Producteur de lait dont les vaches paissent autour du champ convoité par Elon Musk, Jean-Marc Belloir, 57 ans confirme: “A la ferme, on est connecté tout le temps. Mes vaches sont connectées. Ma montre connectée m’avertit quand elles vêlent. Mais quand on voit le rayonnement (la portée, ndlr) de ces antennes, il faudrait quand même faire des études” d’impact, estime l’éleveur.
Il redoute “une baisse de la production de lait”, comme les THT sont accusées d’en entraîner. Cela n’a pas empêché l’agriculteur de baptiser avec humour un veau né mardi “SpaceX du Beuvron”, du nom de la rivière qui traverse paisiblement le village.
Installée depuis 15 ans avec son mari et ses enfants de 10 et 12 ans à 60 mètres du terrain qui intéresse Starlink dans une “ruine qu’on a entièrement retapée”, Anne-Marie Falguières, 40 ans est elle “clairement contre” le projet.
“On ne s’attaque pas à Elon Musk. On n’est pas des technophobes. Je suis guide dans la baie; j’ai un site internet. Mon mari télétravaille. Mais ces antennes c’est complètement nouveau en tout cas en France. On veut savoir s’il y a danger ou pas”, explique Mme Falguières inquiète également de l’impact visuel.

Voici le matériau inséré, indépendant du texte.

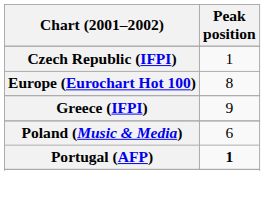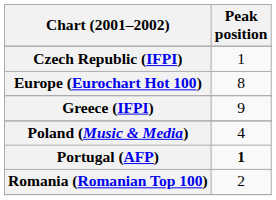Poland (Music & Media) | Peak position: 6 -> 4
+ row: Romania (Romanian Top 100) | 2
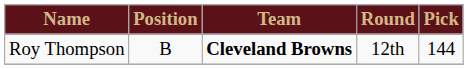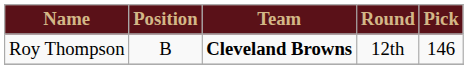Roy Thompson | Pick: 144 -> 146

Le projet Starlink qui promet la disparition des zones blanches, non desservies par un réseau de télécommunications, ne lui paraît “pas indispensable”. “Lors des opérations tests, il fallait acheter une parabole à 500 dollars et payer cent dollars par mois d’abonnement. Je pense pas que tout le monde puisse se payer” cela, souligne-t-elle.